Sun | Sep 22, 2019

Rohan Wright | Social media red herring in hate speech debate

Published:Wednesday | May 22, 2019 | 12:26 AM
New Zealand Prime Minister Jacinda Ardern (left) is greeted by French President Emmanuel Macron (centre) as she arrives at the Elysee Palace in Paris recently. World leaders and tech bosses are meeting in Paris to discuss ways to prevent social media from spreading deadly ideas.

The “right to freedom of opinion and expression” is a phrase uttered with endless count, especially since being established in the Universal Declaration of Human Rights. Of late, this freedom has been maligned as part reason for the increasing frequency of terror incidents across the world.

A prominent voice in the conversation, Kiwi Prime Minister Jacinda Ardern, has launched a campaign calling for a global response to hate messages and pro-violence content online. Her move was prompted by the senseless massacre of some 50 Muslims in New Zealand in March, where the perpetrator broadcast live-footage of his attacks over social media. A fiery public debate ensued, not about the incident itself, but about her government’s decision to ban the video and documents produced by the terrorist, Brenton Tarrant. Now, possession of his 80-page manifesto in New Zealand is punishable by up to 14 years in prison.

In addition to slowing the spread of militant ideology, removing harmful content from general public access does put a dent in the gradual desensitisation that may lead some among us to become inclined to similar acts or at the least, to regard atrocious incidents like the massacre as less serious. But there is a particular benefit, I believe, to sharing this content within restricted circles. While some impressionable minds would consume Tarrant’s manifesto – and other violence-promoting material – with exorable weakness, academics can use his text to make new inquiries into branches of psychology and sociology. Through scientific interrogation, this manifesto and related material give a peek into the mind of a terrorist, which could potentially lead to new theories on criminal behaviour, fit for today’s context.

All this, the implications of content dissemination, is just one of the issues in Ardern’s quest.


In his recent Washington Post op-ed (March 30), Mark Zuckerberg stresses the need for governments and regulators in the internet space. He argues, “By updating the rules for the Internet, we can preserve what’s best about it – the freedom for people to express themselves and for entrepreneurs to build new things – while also protecting society from broader harms.”

My fear, and what may also become the biggest challenge in Ardern’s campaign, is that pursuing global consensus will be as easy and as quick as achieving, say, the Paris climate accord. It will be a worthy but Herculean task stretched out over many years.

Beyond the obvious complexity in negotiating an international response to online extremism, there is the actual policing of this virtual environment to consider. Every social network is governed by its own policies, consistent with the unique offerings of each product. These ‘community rules’ help keep the platforms safe, relying in part on user feedback where any harmful or offensive content can be reported with a simple click. They also rely on automated policing, where advanced computer algorithms scan each post to determine the nature of its content, flagging it if certain trigger words or features are present, even suspending accounts with suspicious activity. Sadly, neither method is foolproof. In fact, the average person can set off a trigger even with normal use.

The real question, though, is who will define hate speech, extremism and propaganda – the tech companies, governments or the people? In a world where these themes are so frequently portrayed in the music, film and gaming industries, how will we achieve globally accepted parameters for defining ‘inappropriate content’? I would even further provoke the debate by questioning if these new global definitions shouldn’t then apply to the publishing and entertainment industries too.
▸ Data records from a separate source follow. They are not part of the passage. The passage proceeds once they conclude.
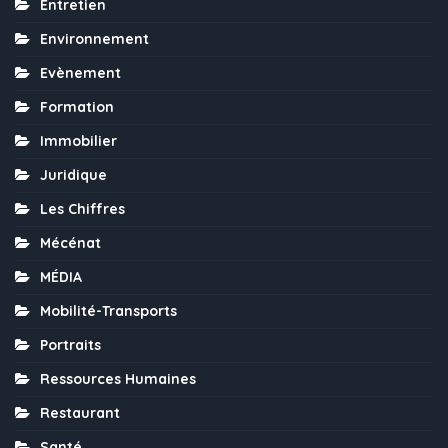
Entretien
Environnement
Evènement
Formation
Immobilier
Juridique
Les Chiffres
Mécénat
MÉDIA
Mobilité-Transports
Portraits
Ressources Humaines
Restaurant
Santé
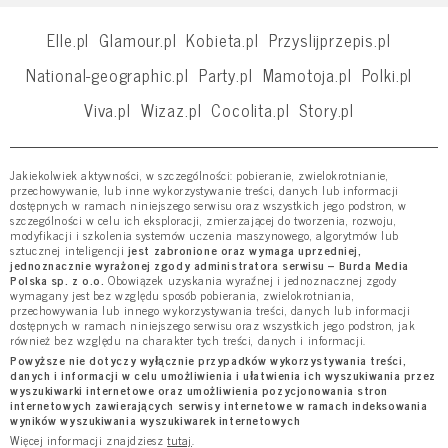
Elle.pl
Glamour.pl
Kobieta.pl
Przyslijprzepis.pl
National-geographic.pl
Party.pl
Mamotoja.pl
Polki.pl
Viva.pl
Wizaz.pl
Cocolita.pl
Story.pl
Jakiekolwiek aktywności, w szczególności: pobieranie, zwielokrotnianie,
przechowywanie, lub inne wykorzystywanie treści, danych lub informacji
dostępnych w ramach niniejszego serwisu oraz wszystkich jego podstron, w
szczególności w celu ich eksploracji, zmierzającej do tworzenia, rozwoju,
modyfikacji i szkolenia systemów uczenia maszynowego, algorytmów lub
sztucznej inteligencji
jest zabronione oraz wymaga uprzedniej,
jednoznacznie wyrażonej zgody administratora serwisu – Burda Media
Polska sp. z o.o.
Obowiązek uzyskania wyraźnej i jednoznacznej zgody
wymagany jest bez względu sposób pobierania, zwielokrotniania,
przechowywania lub innego wykorzystywania treści, danych lub informacji
dostępnych w ramach niniejszego serwisu oraz wszystkich jego podstron, jak
również bez względu na charakter tych treści, danych i informacji.
Powyższe nie dotyczy wyłącznie przypadków wykorzystywania treści,
danych i informacji w celu umożliwienia i ułatwienia ich wyszukiwania przez
wyszukiwarki internetowe oraz umożliwienia pozycjonowania stron
internetowych zawierających serwisy internetowe w ramach indeksowania
wyników wyszukiwania wyszukiwarek internetowych
Więcej informacji znajdziesz
tutaj
.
As prevalence-induced concept change renders the scope of “violent” and “extreme” different from country to country, a shared global measure seems highly unattainable. I am not saying don’t try.


However these questions are approached, it seems the world has already taken to the task. Recently, Prime Minister Ardern, joined by French President Emmanuel Macron, engaged G7 leaders in Paris, putting pressure on the group to sign a pledge to ban online extremism. Meanwhile, United Nations Secretary General Antonio Guterres called for the establishment of a special UN team to develop a “global plan of action” for extinguishing online hate speech.

I concur with his view that “social media is being exploited as a platform for bigotry”, but I feel that he, along with Ardern and her new followers, have all fallen victim to the logically fallacious reasoning of confusing correlation with causation when the true problem is unquestionably far greater.

Social media is a platform related to hate speech, but it absolutely is not the cause.

If world leaders continue down the road of cum hoc ergo propter hoc thinking, their constituents will rally around attacking social media – the disease carrier – and not the disease itself, for extinguishing hate speech and bigotry is not a question of better internet policing, rather it is a question of our societal values and growing lack thereof.

Our sensibilities are gradually being corrupted because of a breakdown in positive teachings. So whether or not there is a global response or even if the tech industry develops an effective tool for scouring the Internet to remove hate speech, it will unfortunately still remain in the hearts of the bigots – and that is where our attention should be.

I completely support the move to clamp down on online hate speech, but the real solution will only come when we fix our homes, our schools and our moral codes. Treating social media as the villain will only distract us as the real issue slowly perpetuates.